7)  I was able to extend my grandsons' Danish ancestry back several more generations after FamilySearch added several Denmark record collections for church records and census records.  I also discovered the home village of one of the Italian families in their ancestry and extended that line one more generation in FamilySearch records.

8)  Maggie is my 103 years old friend, and she didn't know the name of her grandparents, since her father came from Denmark in the early 1900s.  I was able to find her grandparents, great-grandparents, and aunts and uncles in the Denmark records.  See Down the Rabbit Hole: Finding Maggie's Grandparents I gave her a copy of the records, and sent the family tree data I have and the record images to her son in Maryland.  

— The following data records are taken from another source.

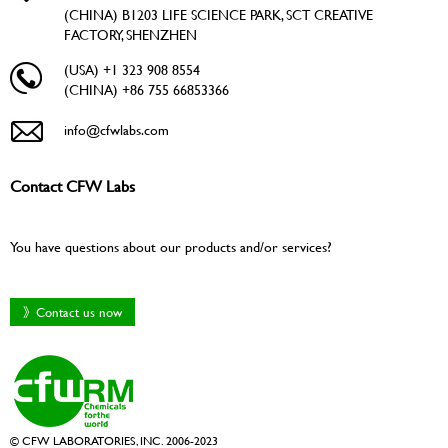
(CHINA) B1203 LIFE SCIENCE PARK, SCT CREATIVE
FACTORY, SHENZHEN
(USA) +1 323 908 8554
(CHINA) +86 755 66853366
info@cfwlabs.com
Contact CFW Labs
You have questions about our products and/or services?
》Contact us now
© CFW LABORATORIES, INC. 2006-2023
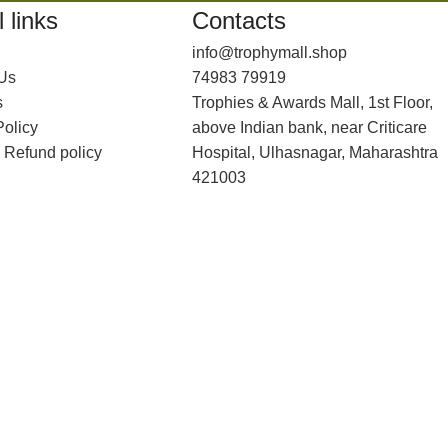
 links
Contacts
info@trophymall.shop
 Us
74983 79919
s
Trophies & Awards Mall, 1st Floor,
Policy
above Indian bank, near Criticare
 Refund policy
Hospital, Ulhasnagar, Maharashtra
421003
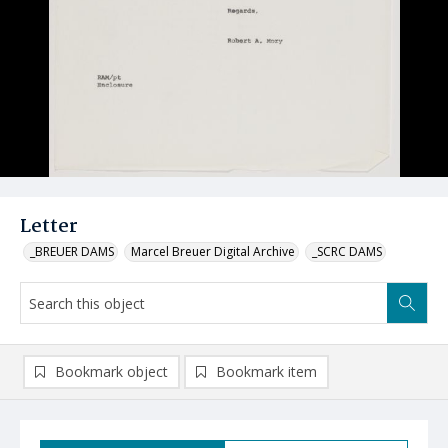
Letter
_BREUER DAMS
Marcel Breuer Digital Archive
_SCRC DAMS
Bookmark object
Bookmark item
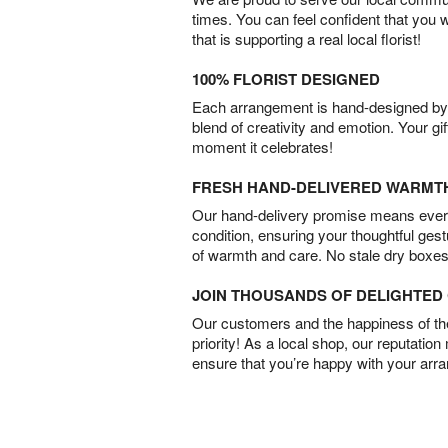
times. You can feel confident that you 
that is supporting a real local florist!
100% FLORIST DESIGNED
Each arrangement is hand-designed by fl
blend of creativity and emotion. Your gif
moment it celebrates!
FRESH HAND-DELIVERED WARMT
Our hand-delivery promise means every
condition, ensuring your thoughtful ges
of warmth and care. No stale dry boxes
JOIN THOUSANDS OF DELIGHTE
Our customers and the happiness of thei
priority! As a local shop, our reputation
ensure that you’re happy with your arr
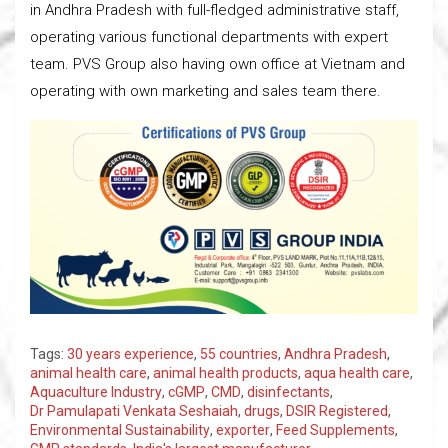
in Andhra Pradesh with full-fledged administrative staff,
operating various functional departments with expert
team. PVS Group also having own office at Vietnam and
operating with own marketing and sales team there.
Tags:
30 years experience
,
55 countries
,
Andhra Pradesh
,
animal health care
,
animal health products
,
aqua health care
,
Aquaculture Industry
,
cGMP
,
CMD
,
disinfectants
,
Dr Pamulapati Venkata Seshaiah
,
drugs
,
DSIR Registered
,
Environmental Sustainability
,
exporter
,
Feed Supplements
,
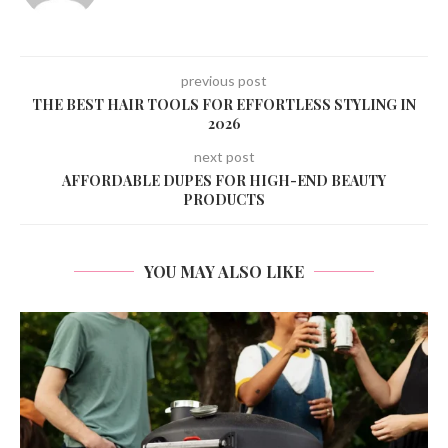
previous post
THE BEST HAIR TOOLS FOR EFFORTLESS STYLING IN
2026
next post
AFFORDABLE DUPES FOR HIGH-END BEAUTY
PRODUCTS
YOU MAY ALSO LIKE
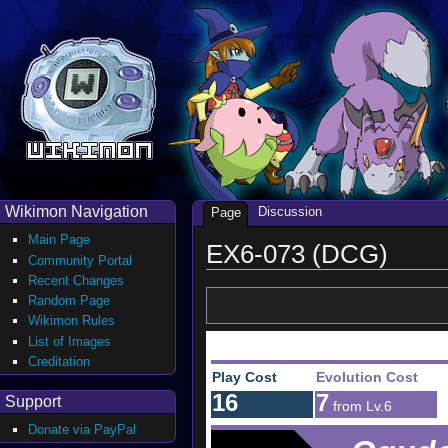
Wikimon Navigation
Discussion
Page
Main Page
EX6-073 (DCG)
Community Portal
Recent Changes
Random Page
Wikimon Rules
List of Images
Creditation
Play Cost
Evolution Cost
16
7
Support
from Lv.6
Donate via PayPal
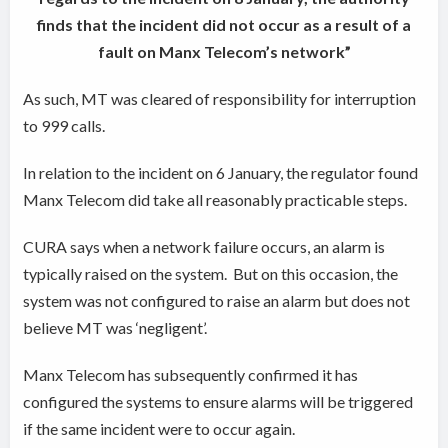
finds that the incident did not occur as a result of a
fault on Manx Telecom’s network”
As such, MT was cleared of responsibility for interruption
to 999 calls.
In relation to the incident on 6 January, the regulator found
Manx Telecom did take all reasonably practicable steps.
CURA says when a network failure occurs, an alarm is
typically raised on the system.
But on this occasion, the
system was not configured to raise an alarm but does not
believe MT was ‘negligent’.
Manx Telecom has subsequently confirmed it has
configured the systems to ensure alarms will be triggered
if the same incident were to occur again.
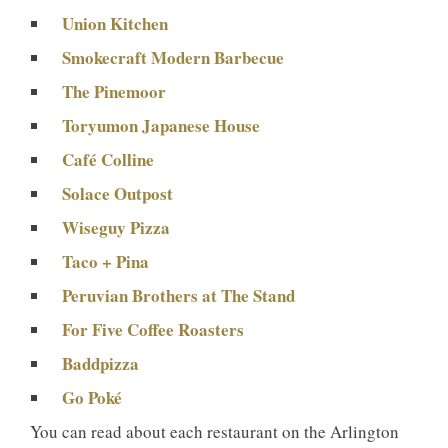
Union Kitchen
Smokecraft Modern Barbecue
The Pinemoor
Toryumon Japanese House
Café Colline
Solace Outpost
Wiseguy Pizza
Taco + Pina
Peruvian Brothers at The Stand
For Five Coffee Roasters
Baddpizza
Go Poké
You can read about each restaurant on the Arlington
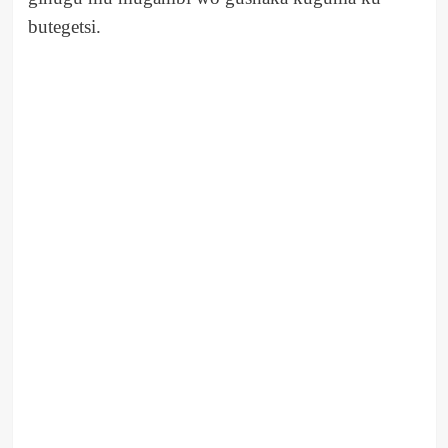
butegetsi.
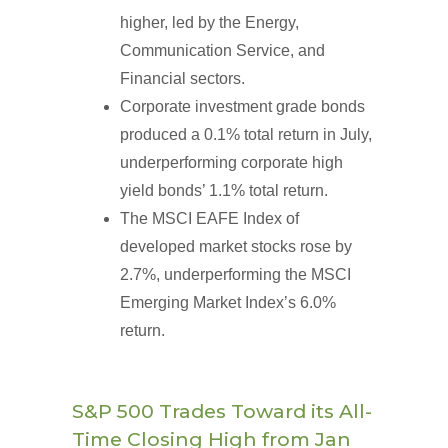
higher, led by the Energy,
Communication Service, and
Financial sectors.
Corporate investment grade bonds
produced a 0.1% total return in July,
underperforming corporate high
yield bonds’ 1.1% total return.
The MSCI EAFE Index of
developed market stocks rose by
2.7%, underperforming the MSCI
Emerging Market Index’s 6.0%
return.
S&P 500 Trades Toward its All-
Time Closing High from Jan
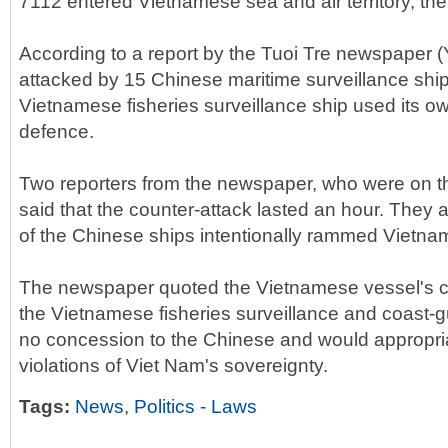
7112 entered Vietnamese sea and air territory, the
According to a report by the Tuoi Tre newspaper (Y
attacked by 15 Chinese maritime surveillance shi
Vietnamese fisheries surveillance ship used its o
defence.
Two reporters from the newspaper, who were on t
said that the counter-attack lasted an hour. They 
of the Chinese ships intentionally rammed Vietna
The newspaper quoted the Vietnamese vessel's ca
the Vietnamese fisheries surveillance and coast-
no concession to the Chinese and would appropri
violations of Viet Nam's sovereignty.
Tags:
News
,
Politics - Laws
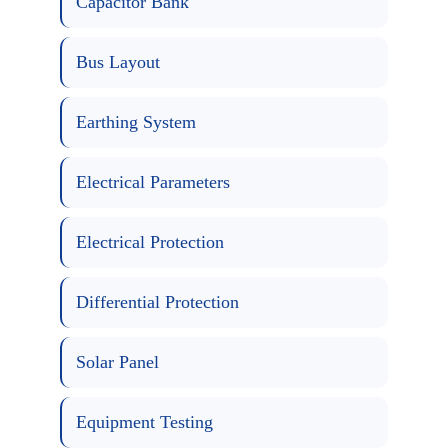
Capacitor Bank
Bus Layout
Earthing System
Electrical Parameters
Electrical Protection
Differential Protection
Solar Panel
Equipment Testing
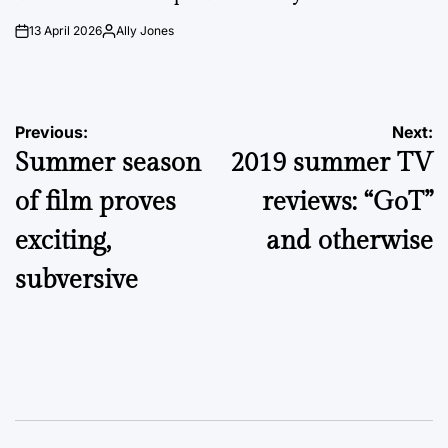
13 April 2026
Ally Jones
on
Posted
by
Post
Previous:
Next:
Summer season
2019 summer TV
navigation
of film proves
reviews: “GoT”
exciting,
and otherwise
subversive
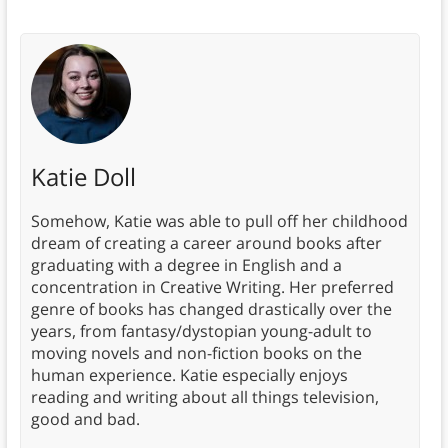
Katie Doll
Somehow, Katie was able to pull off her childhood
dream of creating a career around books after
graduating with a degree in English and a
concentration in Creative Writing. Her preferred
genre of books has changed drastically over the
years, from fantasy/dystopian young-adult to
moving novels and non-fiction books on the
human experience. Katie especially enjoys
reading and writing about all things television,
good and bad.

9)  I search for Seaver/Sever/Seever/s/ persons almost every day, and add them to my RootsMagic family tree.  I find them with database searches, and in the online collaborative trees.  After I add them to RootsMagic, I TreeShare with my Ancestry tree and obtain Web Hints, and then search the online databases, and update the RootsMagic profiles.  For persons born after 1800, I can almost always find birth, death and burial records, and sometimes marriage records.  

10)  Needing blog fodder, writing the Amanuensis Monday, Treasure Chest, Seavers in the News, 52 Ancestors, and Surname Saturday posts keep me searching and finding records to add to the RootsMagic family tree, and thereby "advancing the ball" of my ancestral research.  Every little bit helps!